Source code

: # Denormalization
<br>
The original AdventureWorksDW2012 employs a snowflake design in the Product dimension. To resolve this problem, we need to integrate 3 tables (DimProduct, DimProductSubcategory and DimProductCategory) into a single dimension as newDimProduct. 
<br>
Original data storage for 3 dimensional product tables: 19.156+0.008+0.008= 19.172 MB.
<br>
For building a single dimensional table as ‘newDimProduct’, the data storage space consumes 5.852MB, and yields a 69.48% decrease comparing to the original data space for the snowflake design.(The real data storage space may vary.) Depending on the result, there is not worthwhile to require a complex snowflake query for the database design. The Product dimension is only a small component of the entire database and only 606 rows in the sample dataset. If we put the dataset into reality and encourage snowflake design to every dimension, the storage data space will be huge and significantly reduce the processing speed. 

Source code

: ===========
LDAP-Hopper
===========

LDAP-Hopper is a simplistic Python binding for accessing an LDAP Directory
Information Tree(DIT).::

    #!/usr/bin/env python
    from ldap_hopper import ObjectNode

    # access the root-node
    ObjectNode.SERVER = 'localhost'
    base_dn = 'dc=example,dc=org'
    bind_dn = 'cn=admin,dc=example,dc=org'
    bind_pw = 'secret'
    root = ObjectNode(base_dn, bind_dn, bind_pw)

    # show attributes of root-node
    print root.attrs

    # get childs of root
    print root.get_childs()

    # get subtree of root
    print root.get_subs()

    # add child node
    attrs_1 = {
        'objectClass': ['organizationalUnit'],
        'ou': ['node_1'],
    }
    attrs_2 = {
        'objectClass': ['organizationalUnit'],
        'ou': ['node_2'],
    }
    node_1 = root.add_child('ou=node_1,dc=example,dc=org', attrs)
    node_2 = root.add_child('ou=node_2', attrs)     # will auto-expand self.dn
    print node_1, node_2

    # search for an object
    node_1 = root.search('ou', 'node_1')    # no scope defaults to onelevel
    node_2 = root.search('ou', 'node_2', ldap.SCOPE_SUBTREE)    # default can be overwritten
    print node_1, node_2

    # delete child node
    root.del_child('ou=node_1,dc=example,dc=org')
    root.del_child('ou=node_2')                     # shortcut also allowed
####################
:: Problem to solve ::
Rewrite every entry above with "snowflake" changed to "multi-table" wherever it occurs, keeping everything else the same.

:: Result of this task ::
Source code

: # Denormalization
<br>
The original AdventureWorksDW2012 employs a multi-table design in the Product dimension. To resolve this problem, we need to integrate 3 tables (DimProduct, DimProductSubcategory and DimProductCategory) into a single dimension as newDimProduct. 
<br>
Original data storage for 3 dimensional product tables: 19.156+0.008+0.008= 19.172 MB.
<br>
For building a single dimensional table as ‘newDimProduct’, the data storage space consumes 5.852MB, and yields a 69.48% decrease comparing to the original data space for the multi-table design.(The real data storage space may vary.) Depending on the result, there is not worthwhile to require a complex multi-table query for the database design. The Product dimension is only a small component of the entire database and only 606 rows in the sample dataset. If we put the dataset into reality and encourage multi-table design to every dimension, the storage data space will be huge and significantly reduce the processing speed. 

Source code

: ===========
LDAP-Hopper
===========

LDAP-Hopper is a simplistic Python binding for accessing an LDAP Directory
Information Tree(DIT).::

    #!/usr/bin/env python
    from ldap_hopper import ObjectNode

    # access the root-node
    ObjectNode.SERVER = 'localhost'
    base_dn = 'dc=example,dc=org'
    bind_dn = 'cn=admin,dc=example,dc=org'
    bind_pw = 'secret'
    root = ObjectNode(base_dn, bind_dn, bind_pw)

    # show attributes of root-node
    print root.attrs

    # get childs of root
    print root.get_childs()

    # get subtree of root
    print root.get_subs()

    # add child node
    attrs_1 = {
        'objectClass': ['organizationalUnit'],
        'ou': ['node_1'],
    }
    attrs_2 = {
        'objectClass': ['organizationalUnit'],
        'ou': ['node_2'],
    }
    node_1 = root.add_child('ou=node_1,dc=example,dc=org', attrs)
    node_2 = root.add_child('ou=node_2', attrs)     # will auto-expand self.dn
    print node_1, node_2

    # search for an object
    node_1 = root.search('ou', 'node_1')    # no scope defaults to onelevel
    node_2 = root.search('ou', 'node_2', ldap.SCOPE_SUBTREE)    # default can be overwritten
    print node_1, node_2

    # delete child node
    root.del_child('ou=node_1,dc=example,dc=org')
    root.del_child('ou=node_2')                     # shortcut also allowed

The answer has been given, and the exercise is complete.